A tiring day, yesterday; off to Encaenia.
Time was, when one Philip Howard (alumnus of a large school near Southampton) used to give snippets in The Times from Mr Orator's Orations. Perhaps I, too, may offer snippets.
I'm sure we all sympathised with him at the start of his Creweian Oration: he appeared to forget that, some years ago now, it was decided to have the Creweian in English. But after a false start in Latin, he recovered himself and asked my lord Chancellor in Latin for the now-customary permission Anglice loqui, The reply Licet!! was very decisive. But, y'see, the Creweian (among other things) includes comments on the common wealth; and the recent goings-on in Westminster had given Mr Orator no choice but to rewrite his Creweian the evening beforehand.

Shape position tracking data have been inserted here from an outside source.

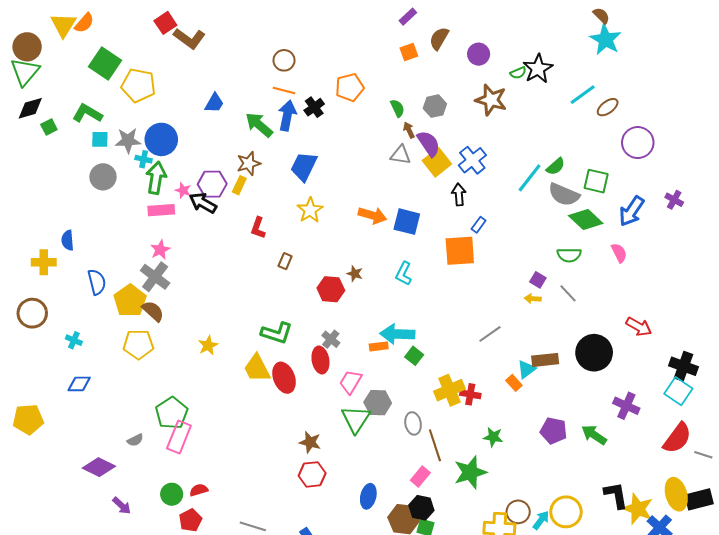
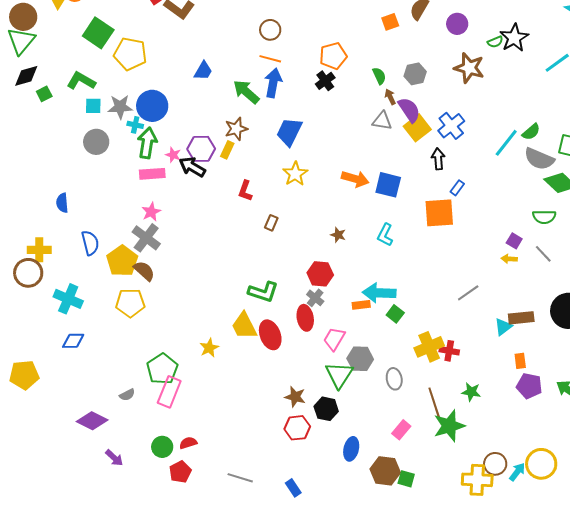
black cross: (314, 107) -> (325, 81), moved
yellow cross: (44, 262) -> (39, 250), moved
red hexagon: (331, 289) -> (320, 274), moved
cyan cross: (74, 340) -> (68, 299), size x1.8
yellow star: (208, 345) -> (209, 348), moved
orange rectangle: (514, 383) -> (520, 361), moved, turned 35
brown line: (435, 445) -> (434, 403), moved
black hexagon: (421, 508) -> (326, 409), moved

A note of pessimism: "Absit tamen ut fortunae semper prosperae fidamus". Can there really be a coup d'etat in the offing? Boris and Sir Rees Mogg on the barricades?
I noticed last year that Mr Orator slipped in an interesting reference to Dorothy Sayers. I was reminded of this yesterday when, in presenting a Val McDermid, a novelist from St Hilda's College, he said qui centum annis posthac quaerent quomodo hodie vixerimus eos [McDermid] putat ante omnia ad tales fabulas spectaturos esse. Detective Fiction is a genre which is not often given its due.

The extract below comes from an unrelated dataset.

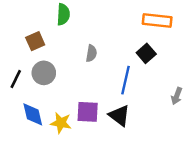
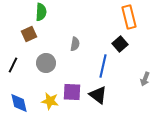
green semicircle: (63, 14) -> (41, 12), moved
orange rectangle: (157, 20) -> (129, 17), turned 70
gray circle: (44, 73) -> (46, 63), moved
blue diamond: (33, 114) -> (19, 103), moved

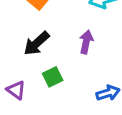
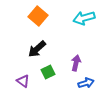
purple arrow: (86, 42) -> (76, 63), moved

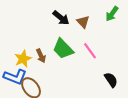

"Crown of Eggheads" as inter ova aurea cerebri ... ovans regnat was, I thought, ben trovato.
The presence in the agmen of Simon Schama offered, of course, the opportunity for Mr Orator to translate four lines from Puck of Pook's Hill which went nicely into three Latin hexameters. And I wondered if yesterday was the first time that Hillel the Elder had (1) been declaimed in Hebrew at Encaenia; and (2) been linked with a Latin translation of Kipling.
It sounded well!
Would it be too much to hope that he alluded to Kipling's Gehazi?